KM: That would be a good life if we could have it at the end and just ride around together and drink wine and golf and not even pay attention to what we're doing. That would be wonderful.
GM: But on your tour, it's not like Burns and Allen where you're on stage together.
KM: No.
LB: Although at the end we'll be on stage together.
GM: Taking questions or just bowing?
LB: Yeah, questions. And I do this Rant is Due that occurs at the end of every one of my acts and we have cameras and we're wired to go throughout the world so Kathleen will be reading some of the rants and we'll be answering questions and stuff. If, you know, she doesn't get into the sauce early.
KM: Yeah, that's the problem. If I go first, I'm in my mind like a Pavlov's dog – now it's drinky time. I'm done with my work! Hello!
GM: Do you always go first, Kathleen?
KM: I don't know. It depends on where we are and what we're doing. Like, we did a big autism benefit in Missouri, but I'm from there so he went first and I went second. But Canada, didn't we decide I'm going to go first, then you, Lew, and then we both go? Is that the plan?
LB: No, I'm going first and then you're going.
KM: Oh. Oh, okay, that one.
LB: Yeah, I go first... Wait a sec... Yeah, that's the way. And then I come back and do the...
KM: We don't know.
LB: Then I come back and do the Rant is Due. Then I bring her out.
KM: Right.
GM: You'll figure it out.
KM: Right.
LB: I'm pretty sure I'm opening. I know for a fact, one of us will have to open. (laughs)
KM: Well, they keep asking us these questions like, 'How's the show going to go?' I'm like, I don't know! I don't give a fuck. It's not The Lion King. We don't need to have seven pages of organization. We'll get there and then, I don't know, one of us will put the wine down and walk out there. That'll work.
GM: Right. You don't need to hit your mark and it's not choreographed.
LB: No.
KM: Right!
GM: Kathleen, you've only played Vancouver once and that was opening for Lewis, if I'm not mistaken. Am I?
KM: No, I think you're right. Yes. I've been to a bunch of other cities in Canada by myself, but yeah. I've done Toronto, London, Ontario, Montreal we've done a million times. Oh, I did the casino, too, in Edmonton.
GM: Maybe after this appearance here, there'll be a clamouring for you to return on your own.
LB: Oh, there will be. There will be. And I'll be on that tour doing nothing.
GM: How long have you guys known each other?
LB: Forever.
KM: Since I was 23. So almost 30 years. Is that right? I can't do math.
LB: Yeah.
KM: Yeah, 27 years.
GM: And you've worked together a bunch. Are you a romantic couple?

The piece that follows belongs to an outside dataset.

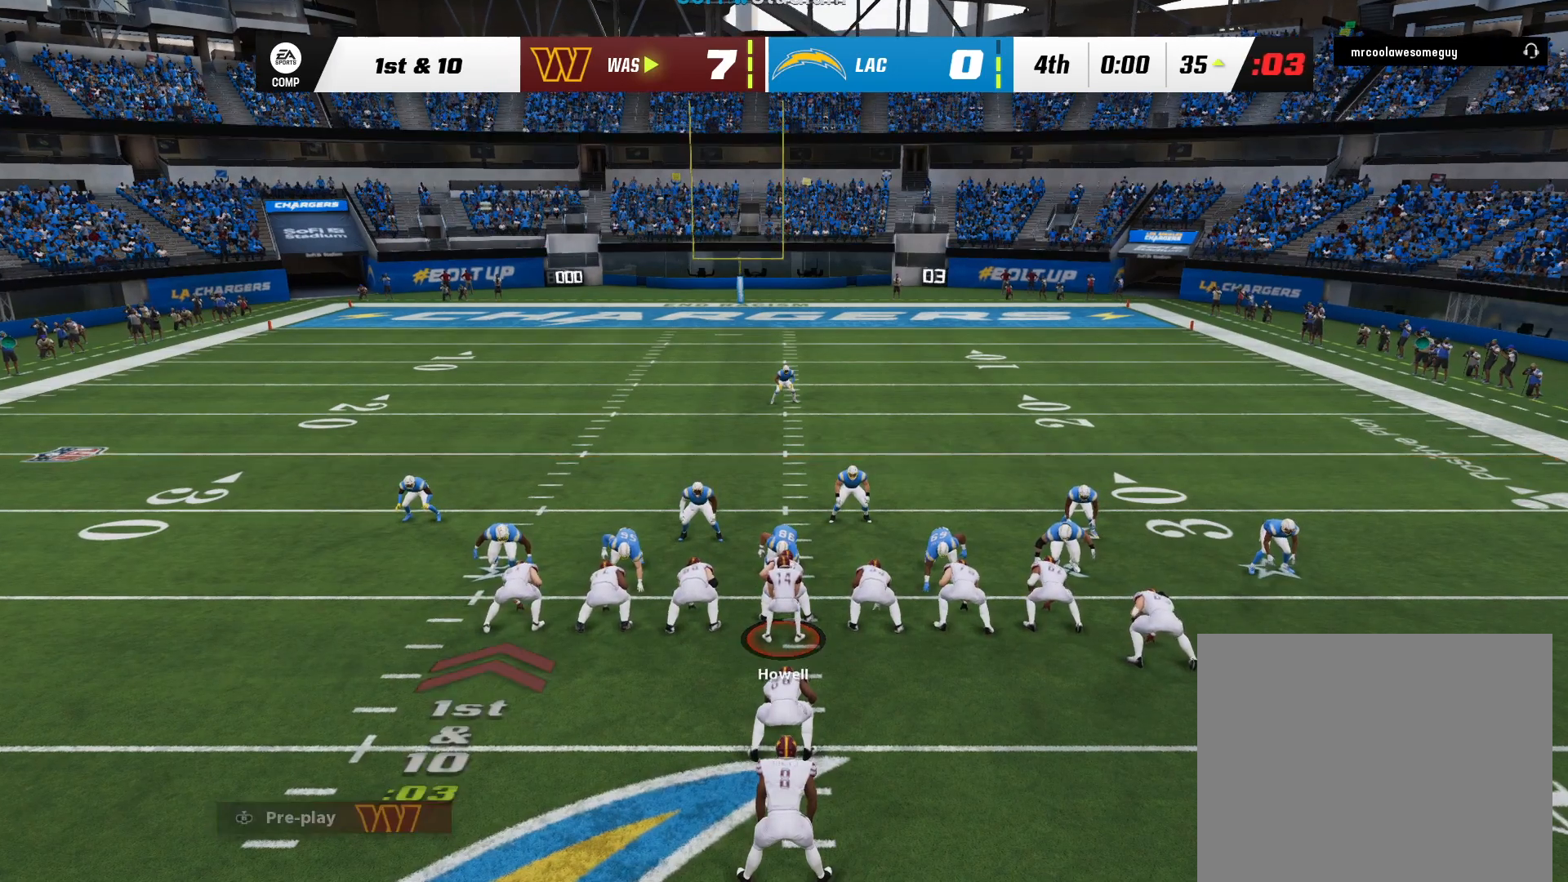
Gameplay with a controller (Xbox layout); each line is a JSON object with the inputs held at the frame after it (dt_ms = milliseconds from this image to that frame). "events" lists button and stick changes between this image and that frame as [ms after this image, input, new state], when the widget could be followed in between. Not read: A HOME L2 L3 R2 START X.
{"dt_ms": 1000, "buttons": [], "left_stick": "center", "right_stick": "center", "events": [[383, "B", "down"], [567, "B", "up"], [717, "Y", "down"], [900, "Y", "up"]]}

KM: (breathlessly) Well...
LB: No.
KM: (laughs)
LB: That's why it works!
KM: We tried that and then peacefully agreed we're better friends.
LB: We're really good at friends. She's like the sister I never wanted. And it's a lot easier because as friends you just go, 'Hey, you wanna do this?' and if you go, 'No,' it's not like, 'What do you mean no?!'
KM: 'What do you mean you won't come over Thanksgiving?!'
LB: So Kathleen doesn't have any compunction about... She goes, 'I really want to tour Canada.' I'm like, 'Great, then tour Canada.' 'No, but I want to do it on your bus.' Then I kinda realize she's just a parasite, really.
KM: (laughs) Yeah, but it's also, you know, if he gets super tired as time goes on, then I can pick up the slack so really I'm an investment, Lewis. I'm not a parasite, I'm an investment.
LB: Oh, yeah, I know that.
KM: And you don't have any sisters and as everyone knows, the women are around when you need a little more help. A little more reliable, and I can say that judging by my brothers' responses when my parents really need things. Whooo, are they busy! But my sisters – 'Oh, sure. I'll drive down and take you to the Hoopty-Haw and the Lah-Di-Dah.'
GM: You mention your tour bus. I heard it's pretty amazing. I look at your schedule and it's pretty brutal. You're one night after another and Canada's a fairly big country. That's a lot of mileage.
LB: It was just the only way we could do it so we did it that way. And it'll be fun.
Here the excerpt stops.